◆ Exercise brief
After locating "black candle [184,366,210,399] -> none" in the listing below, copy that line and each one after it exactly, ending with the line that has "none -> red candle [1047,452,1092,505]".
*** Data for processing Section Begins ***
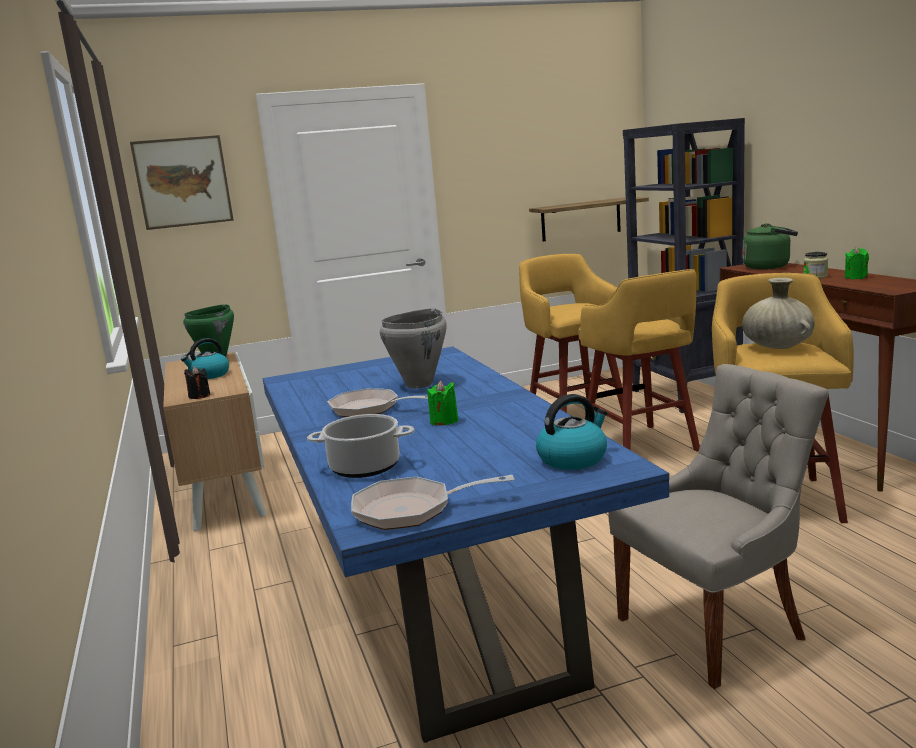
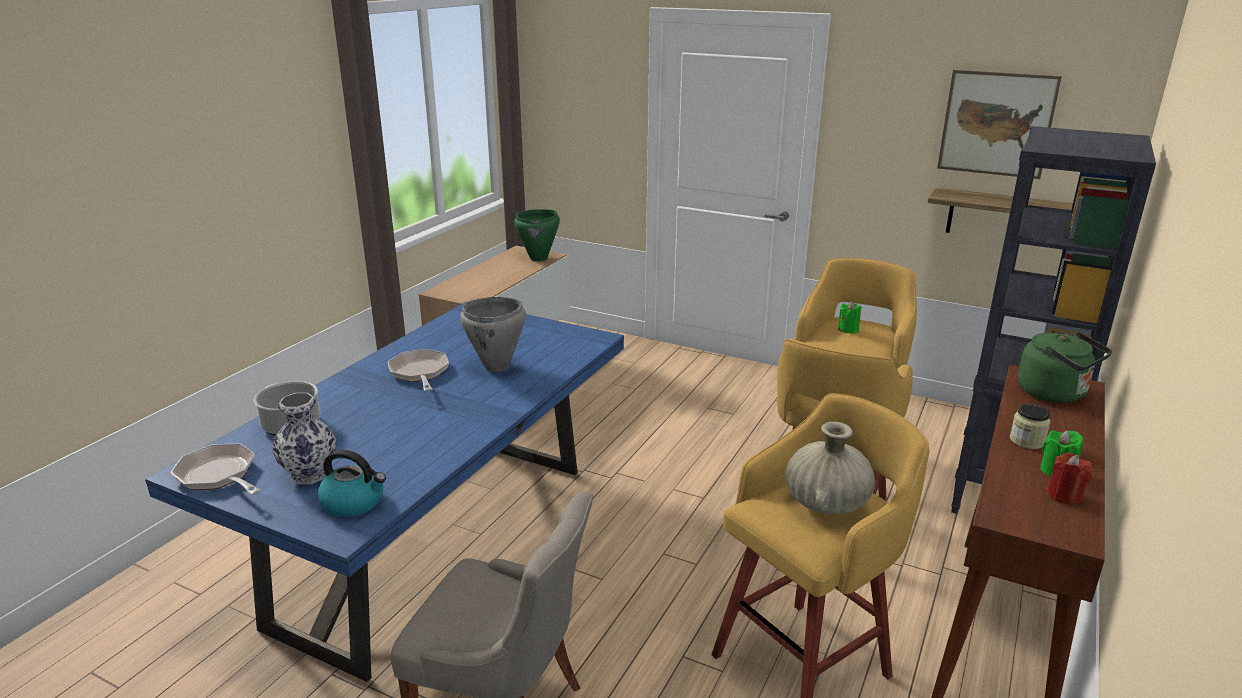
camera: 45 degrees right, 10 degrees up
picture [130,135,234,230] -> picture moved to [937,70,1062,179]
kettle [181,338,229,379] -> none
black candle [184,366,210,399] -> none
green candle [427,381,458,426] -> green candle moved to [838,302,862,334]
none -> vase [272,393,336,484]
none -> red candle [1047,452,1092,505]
*** Data for processing Section Ends ***
*** Data for processing Section Begins ***
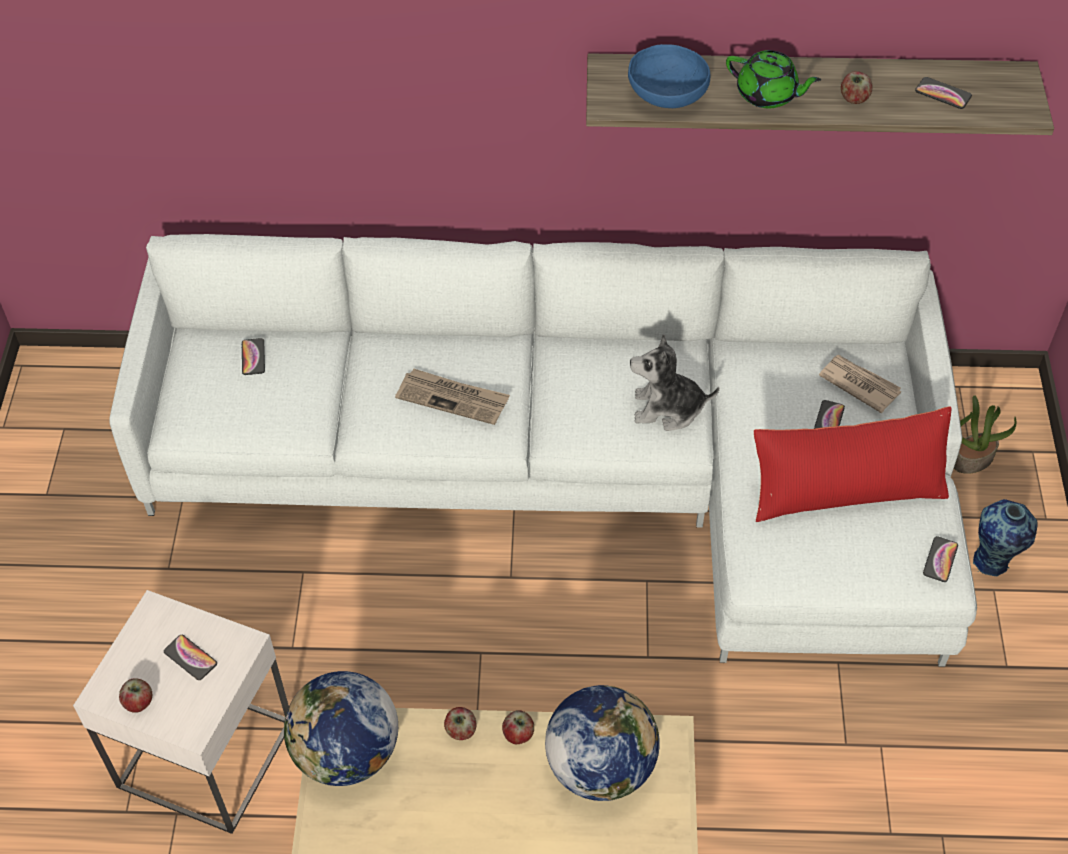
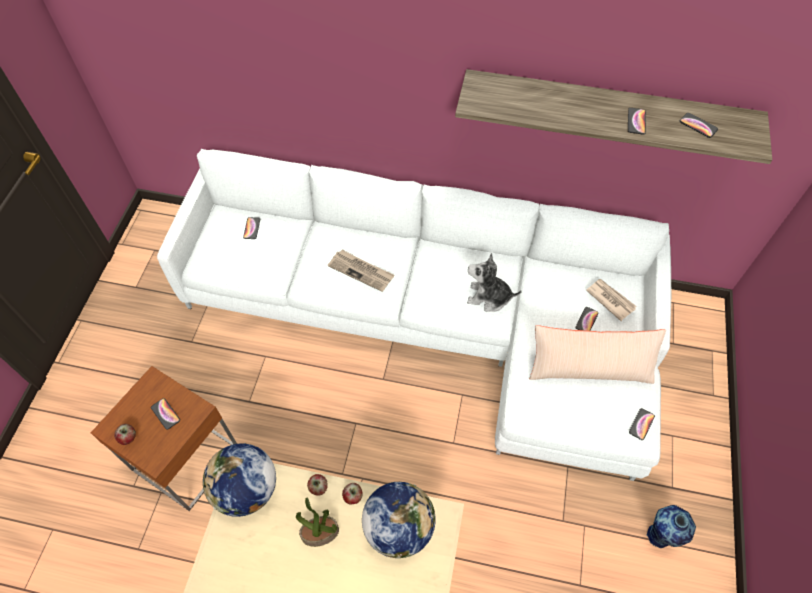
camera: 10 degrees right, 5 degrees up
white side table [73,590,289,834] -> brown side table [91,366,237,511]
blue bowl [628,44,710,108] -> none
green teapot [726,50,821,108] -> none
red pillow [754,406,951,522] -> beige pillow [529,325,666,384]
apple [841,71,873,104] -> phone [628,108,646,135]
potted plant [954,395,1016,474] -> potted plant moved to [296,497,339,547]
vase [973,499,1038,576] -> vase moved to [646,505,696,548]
*** Data for processing Section Ends ***
*** Data for processing Section Begins ***
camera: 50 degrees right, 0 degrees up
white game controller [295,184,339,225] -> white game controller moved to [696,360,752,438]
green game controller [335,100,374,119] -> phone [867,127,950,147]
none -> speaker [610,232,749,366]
*** Data for processing Section Ends ***
◆ Exercise answer
black candle [184,366,210,399] -> none
green candle [427,381,458,426] -> green candle moved to [838,302,862,334]
none -> vase [272,393,336,484]
none -> red candle [1047,452,1092,505]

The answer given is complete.